After figuring out where the indoor mounting bracket was supposed to go and installing it, it was time to create a hole through the wall for the refrigerant pipes, condensate drainage, and electrical interconnection cable. I'd brought two of my Ryobi tools as well as the permanent small toolkit that travels around in the Subaru Forester, but otherwise I was depending on Ray's tools. He's more of a Dewalt fanboy, though he seemed happy to let me use my ghetto Ryobi tools do the hard work of drilling holes in the brick. When it came time to make 6.5cm-wide hole in his masonite wall for the refrigerant pipes, I asked if he had a hole saw. He didn't, but he had a battery-powered Dewalt oscillating tool, and with that I was able to quickly cut a hexagonal hole. Then I used masonry bit with a 3/4 inch blade to drill through the backside of that hole and out through the brick wall. That was pretty easy, but that was just a pilot hole for the the kind of hole that refrigerant pipes need. I have a big 1.5 inch masonry bit which might make a big enough hole, and that was what I used next, working atop a ladder from the outside. I have an old faded-orange Harbor Freight 120v hammer drill capable of turning it, but it was so old that it only worked for a time before its trigger switch decided to give out on me. Fortunately, my trusty Ryobi 18v hammer driver had a big enough chuck to turn it, and amazingly, it seemed more effective and grinding through the brick wall than the 120v hammer drill had been (when it was briefly working). It took awhile, but eventually we had the hole we needed. By that point I was weary from working and my right elbow (the one that is now afflicted with tennis elbow) was unhappy, so I decided to wrap things up for the day. I installed the circuit breaker for the new minisplit and then drank another cup of tea Ray made (he told me recently that he no longer drinks coffee).
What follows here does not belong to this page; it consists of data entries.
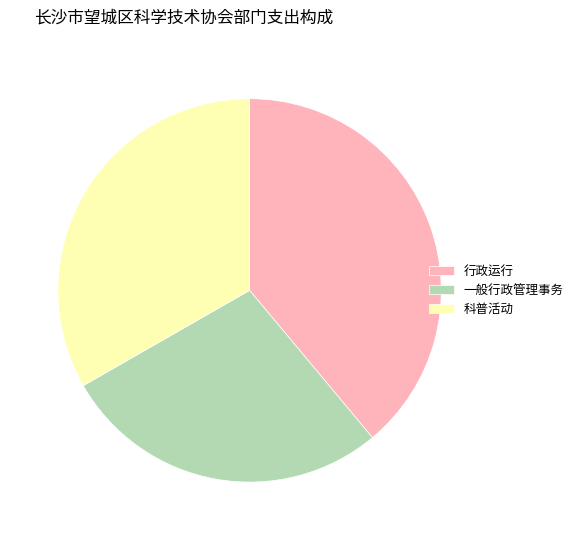

The 一般行政管理事务 slice represents 20% of the pie. True or false?

False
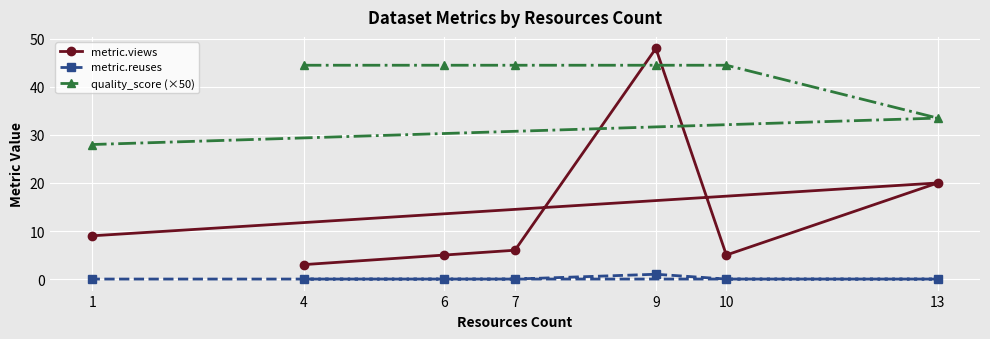

What is the total value across all series at 6?

49.5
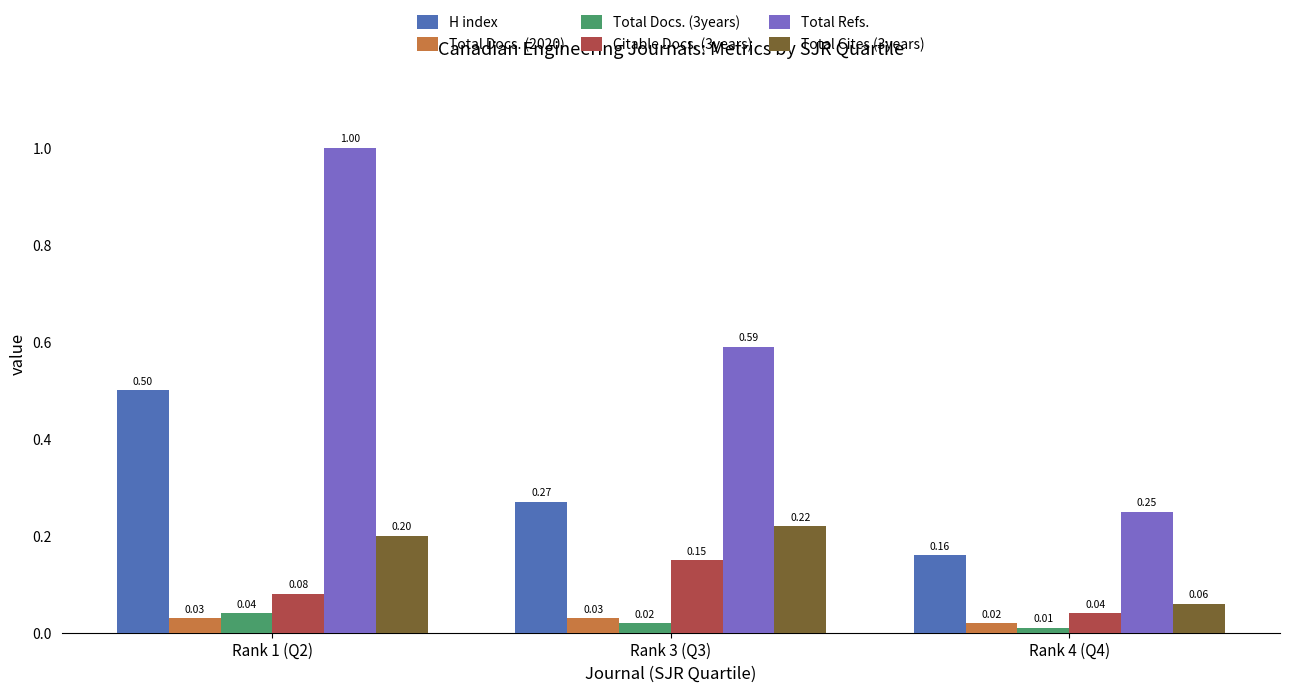

What is the maximum value shown in the chart?

1.0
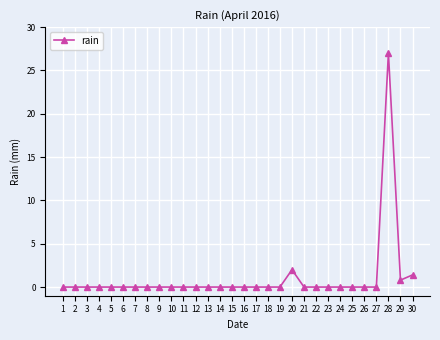

How many lines are shown in the chart?

1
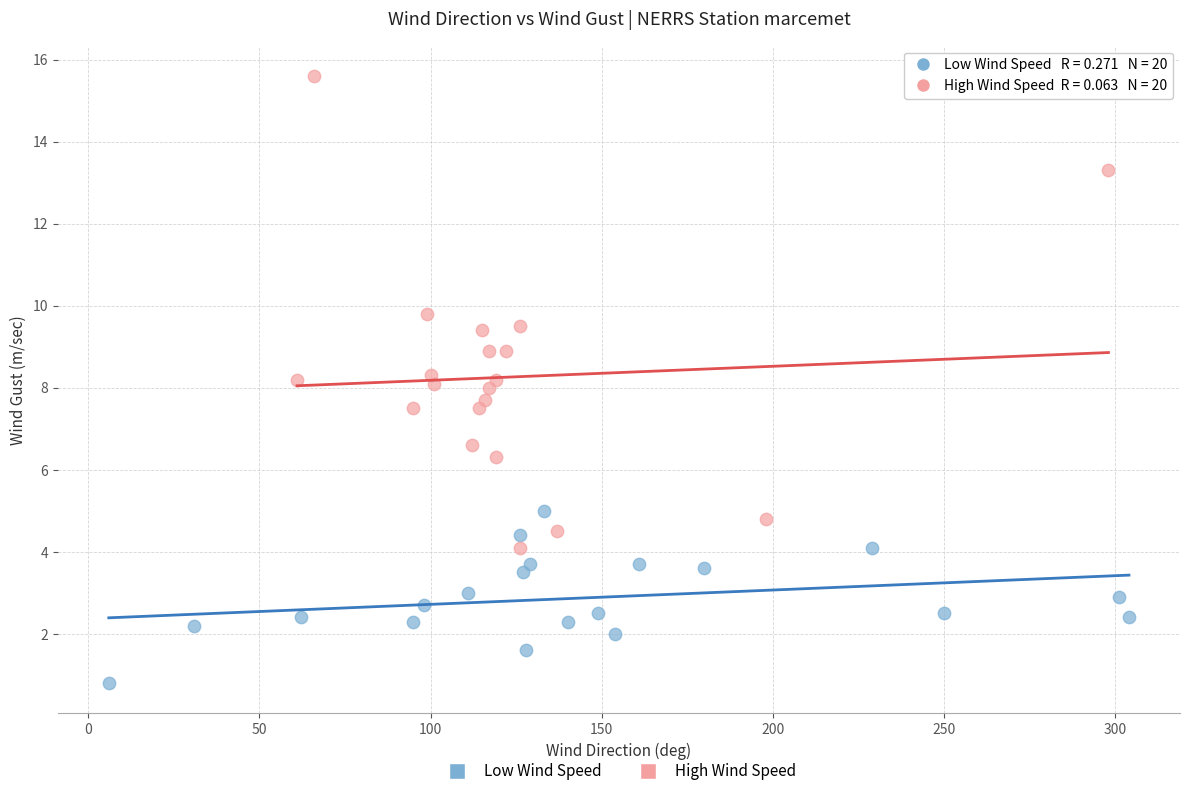

Which series contains the lowest Y value?

Low Wind Speed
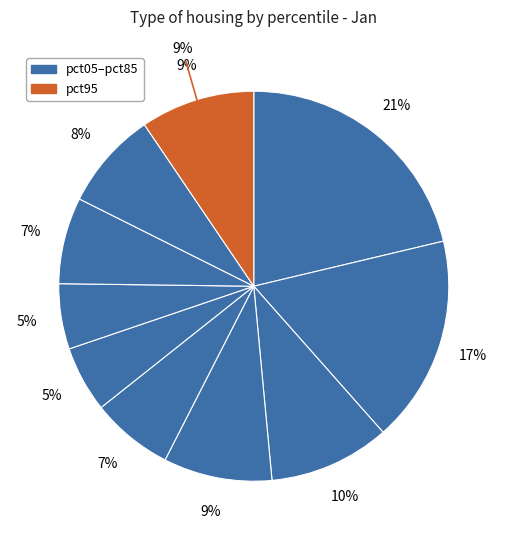

Is there any slice that represents more than half of the pie?

No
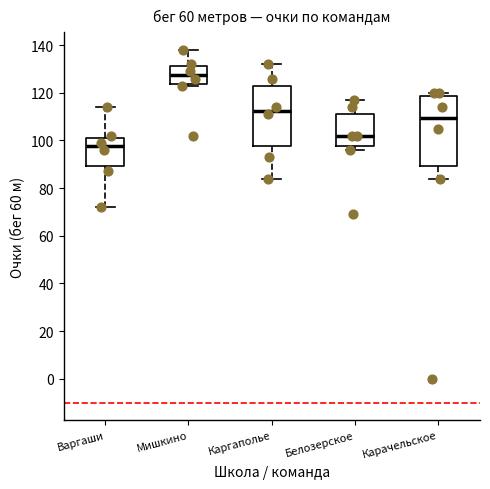

Reading left to right, read every box against the y-axis: the position of its median line, the range the box covers, and the ends of its whiskers. The values are not printed on the chart, so give them approximately, as read against the axis.

Варгаши: median 98, box 90 to 102, whiskers 72 to 114
Мишкино: median 128, box 124 to 132, whiskers 124 (just below the box's lower edge) to 138
Каргаполье: median 112, box 98 to 124, whiskers 84 to 132
Белозерское: median 102, box 98 to 112, whiskers 96 to 118
Карачельское: median 110, box 90 to 118, whiskers 84 to 120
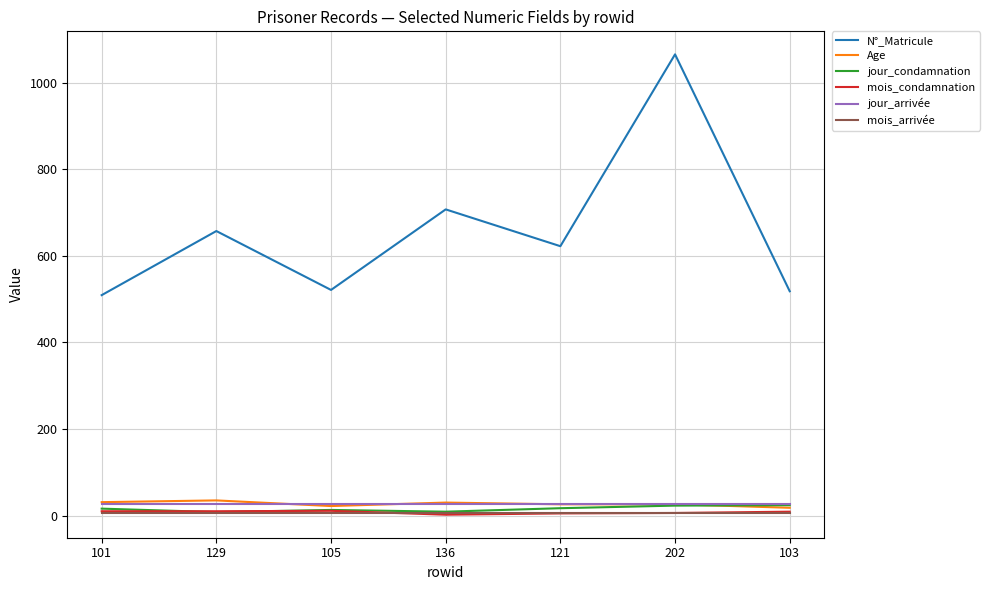

Which series has the largest range (max minus min)?

N°_Matricule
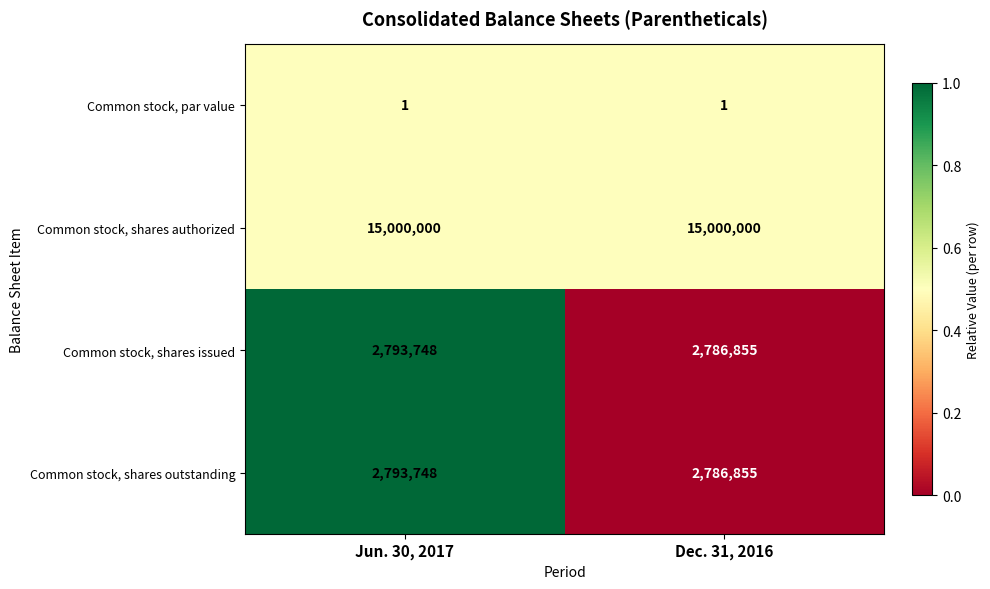

Reading left to right, transcribe all the data shown in this chart.

Common stock, par value: Jun. 30, 2017=1	Dec. 31, 2016=1
Common stock, shares authorized: Jun. 30, 2017=15000000	Dec. 31, 2016=15000000
Common stock, shares issued: Jun. 30, 2017=2793748	Dec. 31, 2016=2786855
Common stock, shares outstanding: Jun. 30, 2017=2793748	Dec. 31, 2016=2786855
Back home on Hurley Mountain, I was feeling cold from working outside in the cold and damp (it had even been drizzling a little) so I took a nice hot bath. This occupied nearly all the time between working on Ray's minisplit and returning to Ray & Nancy's place for a dinner Ray had made. Also in attendance was Sarah the Vegan, who brought her little dog Buddy, a mostly-toothless miniature poodle. We also brought our dogs of course, and Charlotte was so happy to see Jack that she was losing her mind like she had when Neville returned after working a shift at the bookstore. All the dogs got along fine, although Buddy felt the need to assert his dignity initially. Ray had made some sort of Chinese-inspired dish involving little mushrooms, tofu, vegetables, and some sort of brown sauce. It was amazing. Gretchen made perhaps the largest contribution to the dinner conversation, talking about her work as a volunteer for the New York Abortion Access Fund. There was also some talk about our various dental issues, including a retelling by Gretchen of how, some months after being sideswiped by tractor trailer on a Milwaukee insterstate, she suddenly required a number of root canals. Nancy always wants me to talk about how my implant is doing, and I always say that it's great, but that it feels more like a dead extension of my skull than it does a tooth.
Later, after Sarah and Buddy left, Ray and Gretchen talked at some length about contemporary literature, especially the works of Cormac McCarthy. I didn't have much to contribute aside from having seen the movie adaptations of the Road and No Country for Old Men.